Sanders delegates from California have also organized a “shadow convention” to draw attention to Medicare for All, the Green New Deal, and criminal justice reforms that Biden has not yet committed to. The agenda includes streamed speeches from progressive leaders as well as in-person events, such as a car caravan around Disneyland to demand Medicare for All and a socially distanced rally at a state prison.
Those efforts are an attempt to “reframe” the convention away from a message of “it’s simply time to get in line,” Solomon says. “Progressives didn’t win this nomination fight, but we recognize the progressive fight is 24/7, 365.”

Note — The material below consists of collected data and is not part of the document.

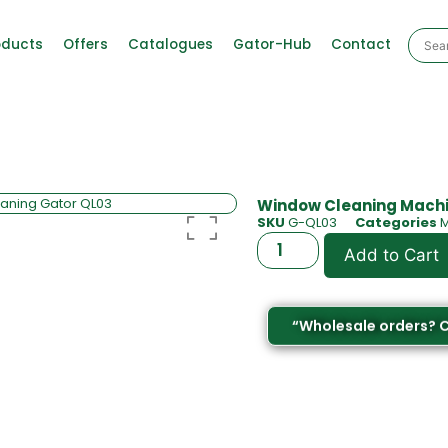
oducts
Offers
Catalogues
Gator-Hub
Contact
Window Cleaning Machi
SKU
G-QL03
Categories
M
Add to Cart
“Wholesale orders? 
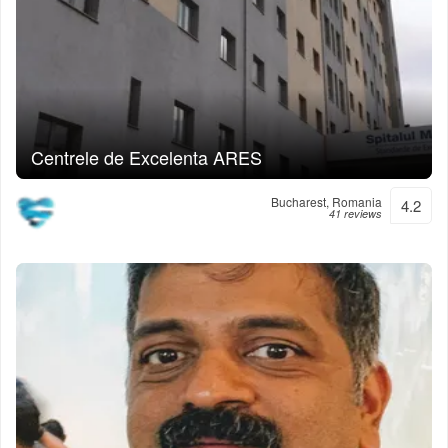
Centrele de Excelenta ARES
Bucharest, Romania
4.2
41 reviews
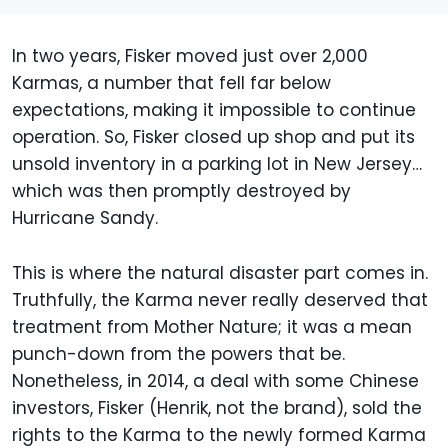
In two years, Fisker moved just over 2,000
Karmas, a number that fell far below
expectations, making it impossible to continue
operation. So, Fisker closed up shop and put its
unsold inventory in a parking lot in New Jersey…
which was then promptly destroyed by
Hurricane Sandy.
This is where the natural disaster part comes in.
Truthfully, the Karma never really deserved that
treatment from Mother Nature; it was a mean
punch-down from the powers that be.
Nonetheless, in 2014, a deal with some Chinese
investors, Fisker (Henrik, not the brand), sold the
rights to the Karma to the newly formed Karma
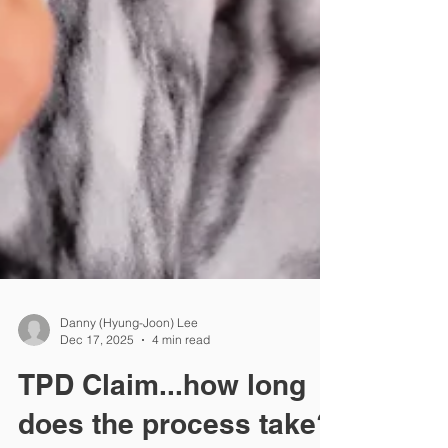
Danny (Hyung-Joon) Lee
Dec 17, 2025
4 min read
TPD Claim...how long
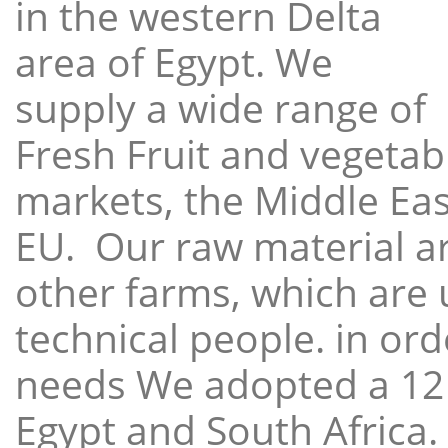
in the western Delta
area of Egypt. We
supply a wide range of
Fresh Fruit and vegetabl
markets, the Middle East
EU. Our raw material a
other farms, which are 
technical people. in ord
needs We adopted a 12
Egypt and South Africa.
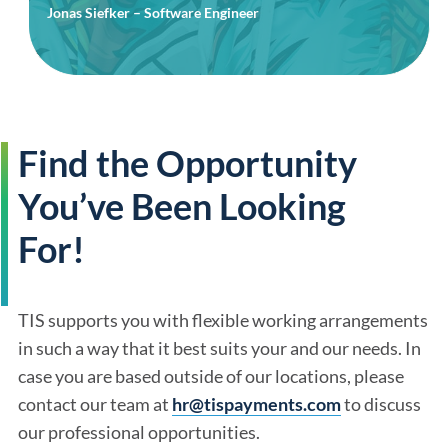
Jonas Siefker – Software Engineer
Find the Opportunity
You’ve Been Looking
For!
TIS supports you with flexible working arrangements
in such a way that it best suits your and our needs. In
case you are based outside of our locations, please
contact our team at
hr@tispayments.com
to discuss
our professional opportunities.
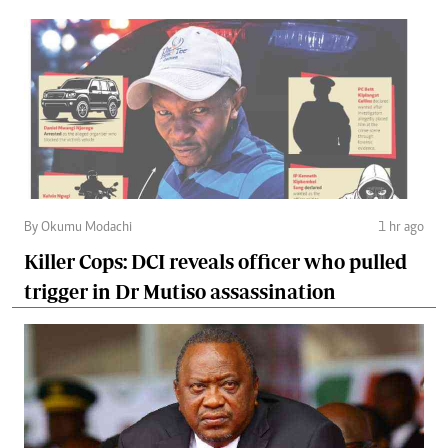
By Okumu Modachi
1 hr ago
Killer Cops: DCI reveals officer who pulled
trigger in Dr Mutiso assassination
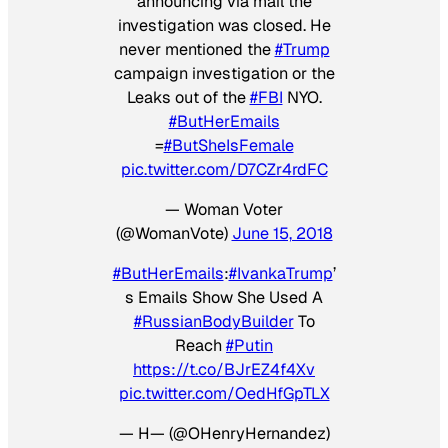
announcing via mail the
investigation was closed. He
never mentioned the
#Trump
campaign investigation or the
Leaks out of the
#FBI
NYO.
#ButHerEmails
=
#ButSheIsFemale
pic.twitter.com/D7CZr4rdFC
— Woman Voter
(@WomanVote)
June 15, 2018
#ButHerEmails
:
#IvankaTrump
’
s Emails Show She Used A
#RussianBodyBuilder
To
Reach
#Putin
https://t.co/BJrEZ4f4Xv
pic.twitter.com/OedHfGpTLX
— H— (@OHenryHernandez)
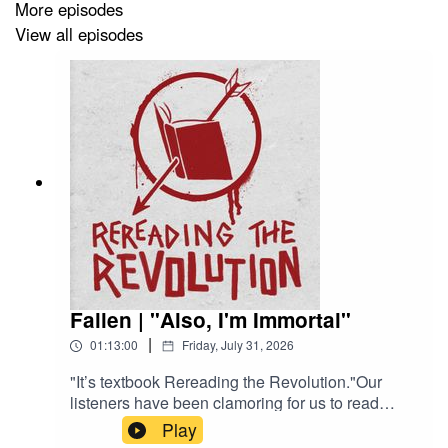
More episodes
View all episodes
Fallen | "Also, I'm Immortal"
|
01:13:00
Friday, July 31, 2026
"It’s textbook Rereading the Revolution."Our
listeners have been clamoring for us to read
Fallen (Lauren Kate, 2009) since our infamous
Play
Hush, Hush episode came out. Daphne and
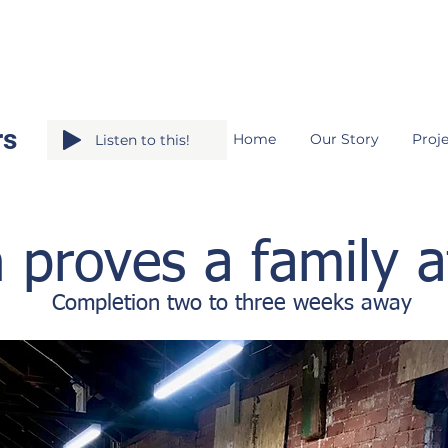
rs
Home
Our Story
Proje
Listen to this!
 proves a family af
Completion two to three weeks away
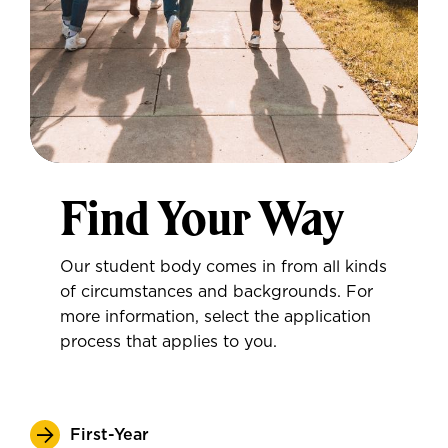
Find Your Way
Our student body comes in from all kinds
of circumstances and backgrounds. For
more information, select the application
process that applies to you.
First-Year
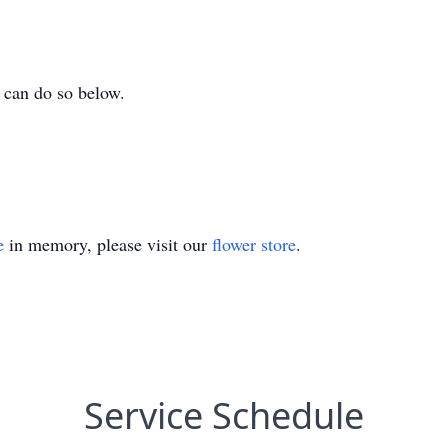
 can do so below.
e
in memory, please visit our
flower store
.
Service Schedule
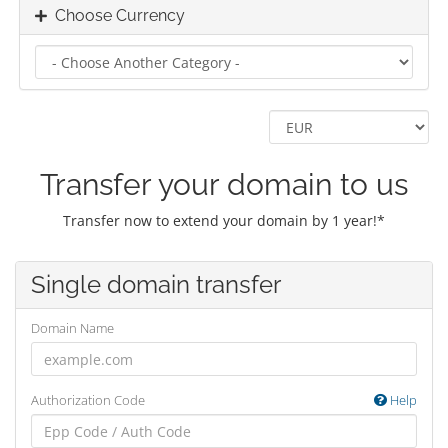
Choose Currency
Transfer your domain to us
Transfer now to extend your domain by 1 year!*
Single domain transfer
Domain Name
Authorization Code
Help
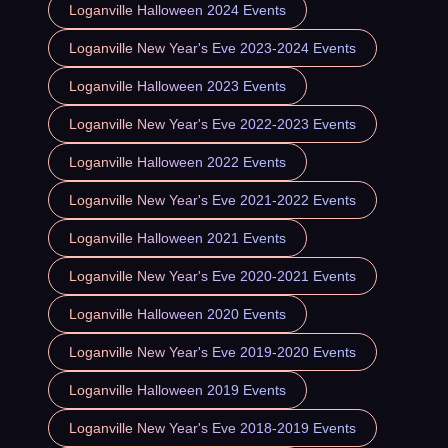
Loganville Halloween 2024 Events
Loganville New Year's Eve 2023-2024 Events
Loganville Halloween 2023 Events
Loganville New Year's Eve 2022-2023 Events
Loganville Halloween 2022 Events
Loganville New Year's Eve 2021-2022 Events
Loganville Halloween 2021 Events
Loganville New Year's Eve 2020-2021 Events
Loganville Halloween 2020 Events
Loganville New Year's Eve 2019-2020 Events
Loganville Halloween 2019 Events
Loganville New Year's Eve 2018-2019 Events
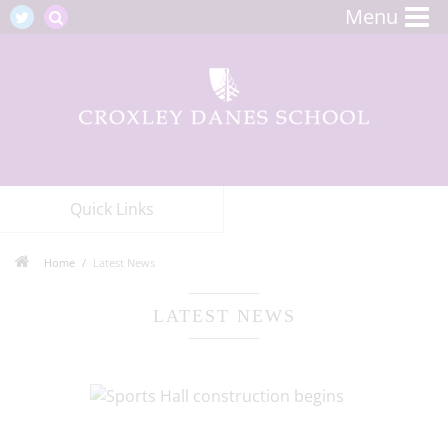
Menu
Quick Links
Home
Latest News
LATEST NEWS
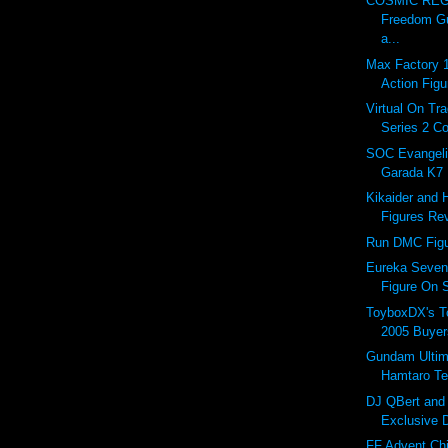
COSMIC REGI
Freedom 
a...
Max Factory 
Action Figu
Virtual On Tr
Series 2 Co
SOC Evangeli
Garada K7
Kikaider and 
Figures Rev
Run DMC Figu
Eureka Seven
Figure On S
ToyboxDX's T
2005 Buyer
Gundam Ultim
Hamtaro Te
DJ QBert an
Exclusive 
FF Advent Chi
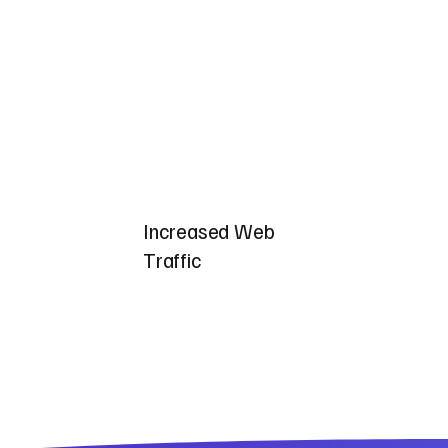
Increased Web
Traffic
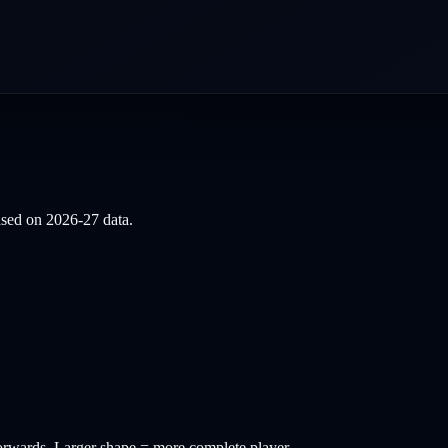
based on
2026-27
data.
orwards
. Larger shape = more complete player.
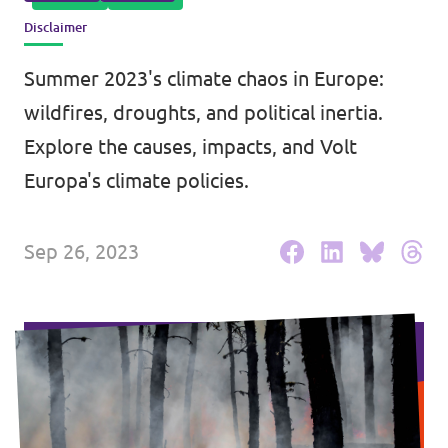
Disclaimer
Events
Summer 2023's climate chaos in Europe:
wildfires, droughts, and political inertia.
Press Releases
Explore the causes, impacts, and Volt
Europa's climate policies.
Volt in the Press
Sep 26, 2023
Open positions at Volt Europa
Get involved
Donate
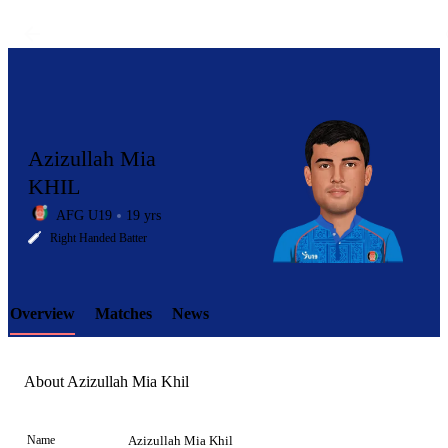
Azizullah Mia
KHIL
AFG U19
19 yrs
LCP
Right Handed Batter
Overview
Matches
News
Element
About Azizullah Mia Khil
Name
Azizullah Mia Khil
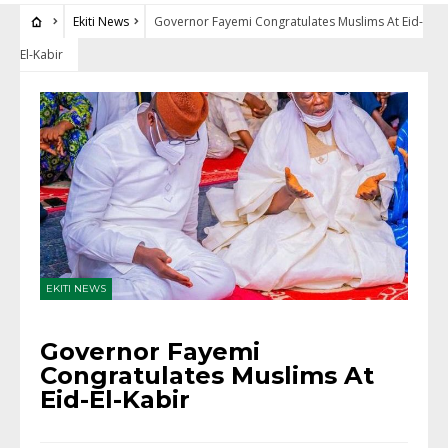
Ekiti News
Governor Fayemi Congratulates Muslims At Eid-
El-Kabir
EKITI NEWS
Governor Fayemi
Congratulates Muslims At
Eid-El-Kabir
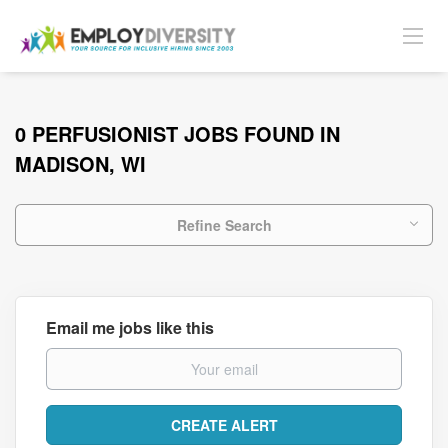
0 PERFUSIONIST JOBS FOUND IN
MADISON, WI
Refine Search
Email me jobs like this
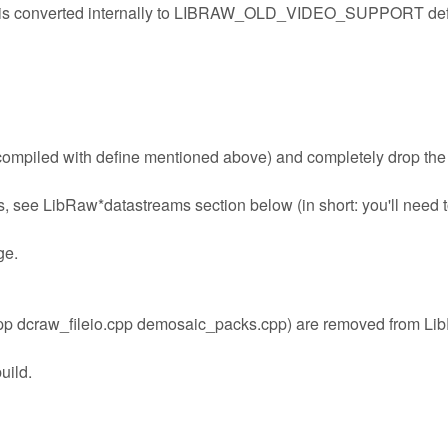
s converted internally to LIBRAW_OLD_VIDEO_SUPPORT def
 compiled with define mentioned above) and completely drop the
, see LibRaw*datastreams section below (in short: you'll need 
ge.
.cpp dcraw_fileio.cpp demosaic_packs.cpp) are removed from L
uild.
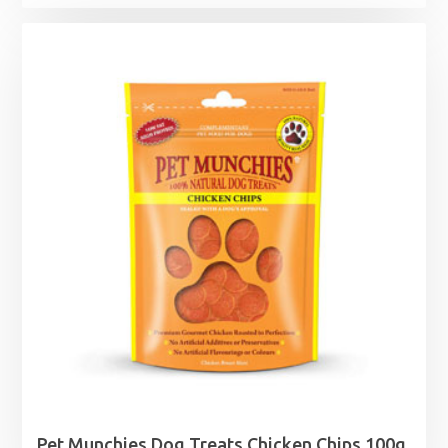
Pet Munchies Dog Treats Chicken Chips 100g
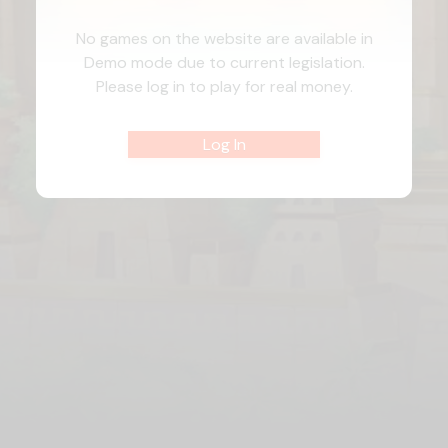
No games on the website are available in
Demo mode due to current legislation.
Please log in to play for real money.
Log In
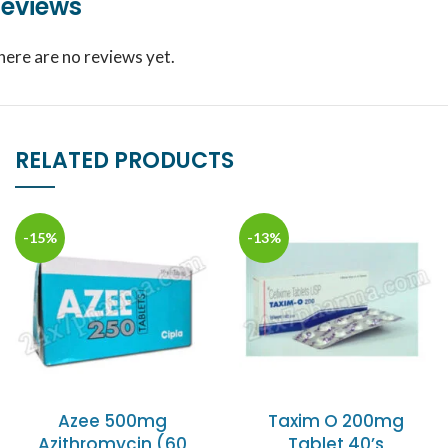
eviews
here are no reviews yet.
RELATED PRODUCTS
-15%
-13%
Azee 500mg
Taxim O 200mg
Azithromycin (60
Tablet 40’s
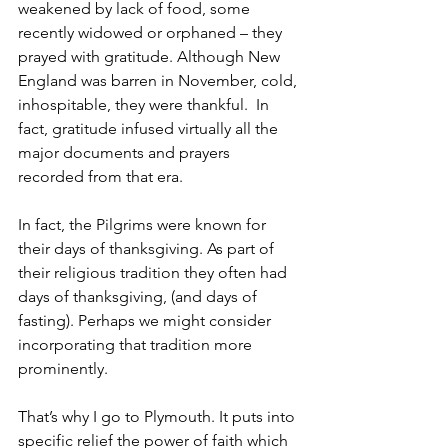
weakened by lack of food, some 
recently widowed or orphaned – they 
prayed with gratitude. Although New 
England was barren in November, cold, 
inhospitable, they were thankful.  In 
fact, gratitude infused virtually all the 
major documents and prayers 
recorded from that era. 
In fact, the Pilgrims were known for 
their days of thanksgiving. As part of 
their religious tradition they often had 
days of thanksgiving, (and days of 
fasting). Perhaps we might consider 
incorporating that tradition more 
prominently. 
That’s why I go to Plymouth. It puts into 
specific relief the power of faith which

But other Sanders delegates aren’t sure this is the right forum for that fight. “Would I rather have our platform speak unequivocally in support for Medicare for All or Palestine? Absolutely. Will I vote against the platform because of that? I don’t think so,” says Ray McKinnon, a DNC member and Sanders supporter from North Carolina.
McKinnon, who is Black, worries that too much division at this crucial moment could be especially dangerous for Americans of color. “Folks who are not going to bear in their bodies the consequences of four more years of Donald Trump seem to be the loudest,” he says. “We need to stop talking about the luxury of a protest vote.”